**PROBLEMA BREVE:**
Aggiorna i dati qui sotto dalla riga con "Page size: 1500x1125." alla riga con "title PŘÍZVUČNÉ I", entrambe incluse, sostituendo "Identify" con "Detect" e lasciando invariato tutto il resto. Riporta soltanto queste righe.

─── ESTRATTO DEI DATI ───

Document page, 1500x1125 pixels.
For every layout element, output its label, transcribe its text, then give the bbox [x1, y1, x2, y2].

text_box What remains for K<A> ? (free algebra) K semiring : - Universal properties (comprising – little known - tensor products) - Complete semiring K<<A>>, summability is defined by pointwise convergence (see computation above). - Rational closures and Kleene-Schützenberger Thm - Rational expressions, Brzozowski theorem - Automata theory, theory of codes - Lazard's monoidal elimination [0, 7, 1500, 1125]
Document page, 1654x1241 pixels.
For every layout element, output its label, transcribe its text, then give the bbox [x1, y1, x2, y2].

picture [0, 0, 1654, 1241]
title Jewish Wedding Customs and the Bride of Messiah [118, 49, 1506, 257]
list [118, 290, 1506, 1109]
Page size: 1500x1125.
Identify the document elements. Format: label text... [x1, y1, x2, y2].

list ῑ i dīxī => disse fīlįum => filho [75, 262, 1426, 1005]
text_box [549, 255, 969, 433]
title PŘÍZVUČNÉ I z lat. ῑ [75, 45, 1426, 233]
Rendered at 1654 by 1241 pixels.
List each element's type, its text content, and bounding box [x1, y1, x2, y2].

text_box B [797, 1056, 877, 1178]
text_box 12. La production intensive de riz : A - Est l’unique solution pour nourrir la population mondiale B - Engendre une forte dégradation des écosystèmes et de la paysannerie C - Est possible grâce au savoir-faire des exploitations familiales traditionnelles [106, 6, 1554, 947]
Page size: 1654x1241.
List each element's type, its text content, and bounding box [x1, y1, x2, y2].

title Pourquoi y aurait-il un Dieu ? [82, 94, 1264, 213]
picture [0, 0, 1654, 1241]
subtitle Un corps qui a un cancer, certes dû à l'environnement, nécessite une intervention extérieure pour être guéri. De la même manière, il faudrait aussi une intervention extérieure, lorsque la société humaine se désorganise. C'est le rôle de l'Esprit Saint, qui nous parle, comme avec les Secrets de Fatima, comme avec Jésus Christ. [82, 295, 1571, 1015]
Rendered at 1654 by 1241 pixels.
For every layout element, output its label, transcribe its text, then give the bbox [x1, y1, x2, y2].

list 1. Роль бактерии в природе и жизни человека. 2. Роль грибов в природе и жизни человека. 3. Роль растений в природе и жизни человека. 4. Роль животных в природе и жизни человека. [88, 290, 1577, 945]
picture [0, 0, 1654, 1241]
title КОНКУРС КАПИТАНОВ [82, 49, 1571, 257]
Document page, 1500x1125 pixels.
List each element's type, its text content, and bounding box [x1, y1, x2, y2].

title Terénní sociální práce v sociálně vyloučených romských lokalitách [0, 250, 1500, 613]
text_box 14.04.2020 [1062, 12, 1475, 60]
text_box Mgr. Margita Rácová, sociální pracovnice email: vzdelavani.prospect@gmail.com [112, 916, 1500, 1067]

───

**SOLUZIONE DEL PROBLEMA:**
Page size: 1500x1125.
Detect the document elements. Format: label text... [x1, y1, x2, y2].

list ῑ i dīxī => disse fīlįum => filho [75, 262, 1426, 1005]
text_box [549, 255, 969, 433]
title PŘÍZVUČNÉ I z lat. ῑ [75, 45, 1426, 233]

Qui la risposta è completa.